Dataset excerpts:
'''
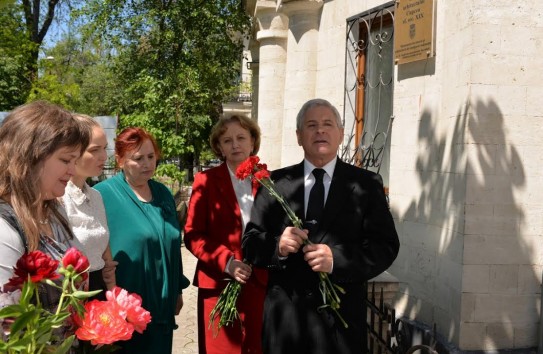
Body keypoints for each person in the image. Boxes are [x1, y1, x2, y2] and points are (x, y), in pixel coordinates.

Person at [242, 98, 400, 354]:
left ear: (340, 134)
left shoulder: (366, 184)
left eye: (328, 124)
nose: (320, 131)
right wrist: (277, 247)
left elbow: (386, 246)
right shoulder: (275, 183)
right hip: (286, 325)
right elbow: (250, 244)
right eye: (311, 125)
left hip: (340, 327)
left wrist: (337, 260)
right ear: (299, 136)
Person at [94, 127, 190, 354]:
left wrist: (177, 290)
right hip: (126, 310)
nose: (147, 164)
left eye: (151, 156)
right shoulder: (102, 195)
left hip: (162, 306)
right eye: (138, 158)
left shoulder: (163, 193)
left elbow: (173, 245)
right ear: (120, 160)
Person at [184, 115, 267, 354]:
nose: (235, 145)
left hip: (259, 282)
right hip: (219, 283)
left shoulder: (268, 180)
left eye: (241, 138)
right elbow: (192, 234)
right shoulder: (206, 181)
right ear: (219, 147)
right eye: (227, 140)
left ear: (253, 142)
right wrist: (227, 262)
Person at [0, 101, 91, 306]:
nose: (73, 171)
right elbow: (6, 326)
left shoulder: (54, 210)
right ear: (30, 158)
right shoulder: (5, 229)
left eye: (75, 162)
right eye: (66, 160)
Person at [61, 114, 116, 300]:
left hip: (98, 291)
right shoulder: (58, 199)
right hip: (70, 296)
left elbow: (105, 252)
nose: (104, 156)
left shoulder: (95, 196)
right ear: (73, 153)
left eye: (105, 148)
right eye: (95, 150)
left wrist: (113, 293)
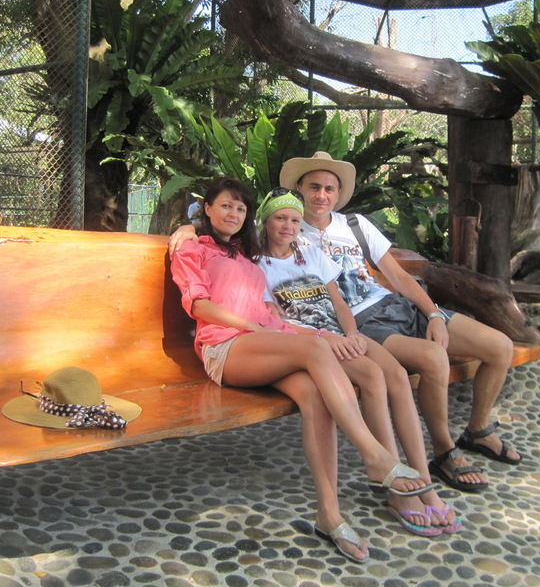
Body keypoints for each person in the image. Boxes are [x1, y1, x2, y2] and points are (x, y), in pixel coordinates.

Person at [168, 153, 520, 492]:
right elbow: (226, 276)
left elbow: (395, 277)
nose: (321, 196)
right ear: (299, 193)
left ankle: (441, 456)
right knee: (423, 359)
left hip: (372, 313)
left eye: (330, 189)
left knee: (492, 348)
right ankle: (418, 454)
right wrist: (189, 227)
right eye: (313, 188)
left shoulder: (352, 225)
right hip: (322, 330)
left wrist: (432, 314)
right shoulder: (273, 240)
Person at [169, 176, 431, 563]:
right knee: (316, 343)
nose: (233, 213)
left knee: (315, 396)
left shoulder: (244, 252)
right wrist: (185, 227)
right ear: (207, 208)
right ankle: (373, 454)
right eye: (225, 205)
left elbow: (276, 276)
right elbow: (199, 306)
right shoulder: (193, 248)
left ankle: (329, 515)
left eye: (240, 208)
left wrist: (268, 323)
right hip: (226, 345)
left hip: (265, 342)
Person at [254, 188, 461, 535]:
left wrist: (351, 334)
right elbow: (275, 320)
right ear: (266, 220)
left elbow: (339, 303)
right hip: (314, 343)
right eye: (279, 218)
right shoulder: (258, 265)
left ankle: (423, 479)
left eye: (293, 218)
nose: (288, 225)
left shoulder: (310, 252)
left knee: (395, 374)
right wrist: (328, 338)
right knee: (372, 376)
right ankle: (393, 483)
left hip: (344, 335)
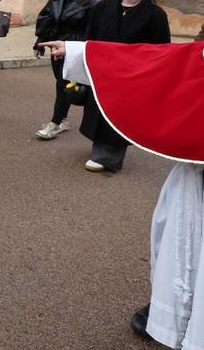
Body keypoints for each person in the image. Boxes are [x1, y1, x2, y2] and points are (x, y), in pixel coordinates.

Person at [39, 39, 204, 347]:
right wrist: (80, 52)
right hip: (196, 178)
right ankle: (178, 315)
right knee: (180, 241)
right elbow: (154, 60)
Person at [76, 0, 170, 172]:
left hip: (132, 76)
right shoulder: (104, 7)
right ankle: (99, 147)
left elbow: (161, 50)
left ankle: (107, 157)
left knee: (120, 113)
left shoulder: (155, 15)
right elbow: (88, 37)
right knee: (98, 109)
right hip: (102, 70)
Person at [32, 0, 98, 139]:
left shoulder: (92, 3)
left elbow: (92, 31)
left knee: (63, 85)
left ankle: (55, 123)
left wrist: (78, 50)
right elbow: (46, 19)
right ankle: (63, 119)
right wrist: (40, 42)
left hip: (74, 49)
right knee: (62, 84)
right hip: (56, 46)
'''
▸ **What is required**
Begin with the line that contains "right knee: (180, 241)" and print each line exactly until the data ends, including the last line.

▸ **Solution to the problem**
right knee: (180, 241)
right elbow: (154, 60)
Person at [76, 0, 170, 172]:
left hip: (132, 76)
right shoulder: (104, 7)
right ankle: (99, 147)
left elbow: (161, 50)
left ankle: (107, 157)
left knee: (120, 113)
left shoulder: (155, 15)
right elbow: (88, 37)
right knee: (98, 109)
right hip: (102, 70)
Person at [32, 0, 98, 139]:
left shoulder: (92, 3)
left elbow: (92, 31)
left knee: (63, 85)
left ankle: (55, 123)
left wrist: (78, 50)
right elbow: (46, 19)
right ankle: (63, 119)
right wrist: (40, 42)
left hip: (74, 49)
right knee: (62, 84)
right hip: (56, 46)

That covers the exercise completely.